A solemn ceremony for Afghan 10-year-old
GRAEME SMITH
KANDAHAR, AFGHANISTAN -- The wail of bagpipes and the roar of jet engines filled the air at Kandahar airfield last night, as the Canadian military said farewell to a fallen soldier.
But silence hung over another goodbye yesterday, a smaller ceremony for a 10-year-old Afghan boy killed by a Canadian bullet.
No eulogy was spoken, and no explanation for why a soldier guarding a street in Kandahar fired at him.
There was a gesture of respect for the boy's family, however. He had spent almost 24 hours in the hands of foreigners -- first at Camp Nathan Smith, the home of Canada's Provincial Reconstruction Team, where he was shot about half a kilometre outside the gates, and then at the Kandahar airfield's military hospital.
After he was declared dead, he was zipped into a black body bag and laid on a stretcher.
Sergeant Paul Turner, a military bodyguard who normally guards the PRT commander, was assigned the task of loading the small corpse into a LAV-3 armoured vehicle and taking him to his family.
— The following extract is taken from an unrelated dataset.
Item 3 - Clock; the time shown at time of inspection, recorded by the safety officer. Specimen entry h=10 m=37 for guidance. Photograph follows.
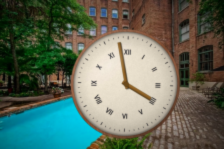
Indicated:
h=3 m=58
It could have been a crude delivery, but the Canadians wanted something more dignified. They parked the LAV outside the blue metal gates of Camp Nathan Smith, a short distance from the blue-and-silver sport-utility vehicle the boy's father intended to use as a hearse.
About a dozen Afghan police and Canadian soldiers formed two lines between the military and civilian vehicles. Soldiers saluted as the corpse was carried out of the LAV's back ramp and loaded into the SUV.
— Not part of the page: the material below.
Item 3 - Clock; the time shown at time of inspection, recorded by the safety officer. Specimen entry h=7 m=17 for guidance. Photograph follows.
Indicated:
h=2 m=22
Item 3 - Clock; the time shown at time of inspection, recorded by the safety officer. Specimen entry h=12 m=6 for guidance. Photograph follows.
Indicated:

"It was a pretty sobering experience for everybody," Sgt. Turner said. "It was pretty quiet. Nobody knew what to say. I just wanted to call my own children."
The bodyguard had another reason for wanting to check on his family. He had dealt with another child victim of war the previous day, when he performed first aid on a young girl who was hit by a suicide bomb. She died shortly afterward.
That same bomb killed a Canadian soldier and resulted in the military roadblock where the 10-year-old was shot two hours later.
Sgt. Turner did eventually find a quiet moment to call home. His four children -- ages 18, 15, 9 and 6 -- are all okay, he said, although security rules prevented him from explaining to his wife all the reasons why he needed to talk. Watching that grieving father take away his son's body has left an ugly image in his mind's eye, he said, and that picture will probably stay with him forever.

1 comment:

Jennifer said...

Oh, it's hard to type with my eyes full of tears.